Selon l'interlocuteur de l'agence, parmi les centaines de manuscrits azerbaïdjanais conservés à la Bibliothèque nationale d'Égypte, un manuscrit jusque-là inconnu de la science, intitulé « Diwan » du célèbre homme d'État et poète Shah Ismaïl Khataï, a été découvert.
« Les recherches sur les manuscrits relatifs à l'héritage de Khataï ont commencé aux XVIIe et XVIIIe siècles. Avant le XIXe siècle, les auteurs du Moyen-Orient se contentaient généralement de fournir des informations superficielles sur ces manuscrits.
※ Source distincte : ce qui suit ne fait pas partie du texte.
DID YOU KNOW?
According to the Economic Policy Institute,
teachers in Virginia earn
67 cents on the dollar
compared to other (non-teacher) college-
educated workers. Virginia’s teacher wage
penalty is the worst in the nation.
Par la suite, les orientalistes européens et russes ont effectué un travail important sur l'étude de l'œuvre de Khataï. Actuellement, les manuscrits de Khatai sont conservés dans des centres tels que Bakou, Saint-Pétersbourg, Paris, Londres, Berlin, le Vatican, Tachkent, Istanbul, Téhéran et Tabriz. Cependant, jusqu'à présent, il n'était pas scientifiquement établi qu'un « Diwan » avait été recopié de son vivant par le poète », a noté Elnur Mustafayev.
L'expert a précisé qu'il existe des raisons sérieuses de croire que le « Diwan » retrouvé en Égypte a bien été recopié de son vivant : « Le manuscrit est relié en cuir, écrit en calligraphie nastalik, orné de riches motifs et décorations. Il se compose de 39 feuillets et contient 146 poèmes de Shah Ismaïl Khataï. Le copiste de l'œuvre est le célèbre calligraphe Sultan Ali Meshkhedi. Selon les sources historiques, Sultan Ali Meshkhedi est décédé en 1520, et Shah Ismaïl en 1524. Ce fait, ainsi que le haut niveau artistique de la présentation du manuscrit, renforcent la probabilité que le « Diwan » ait été recopié de son vivant. De plus, le nombre relativement réduit de poèmes dans cette copie égyptienne par rapport à d'autres exemplaires suggère que les poèmes écrits plus tard par le poète ont été ajoutés aux « Diwans » après sa mort. »
En conclusion, Elnur Mustafayev a souligné que la découverte et l'introduction dans le domaine scientifique des manuscrits des classiques azerbaïdjanais conservés dans les bibliothèques et musées du monde revêtent une grande importance pour l'étude de l'histoire de notre culture nationale, et qu'il existe un besoin urgent d'études systématiques dans ce domaine.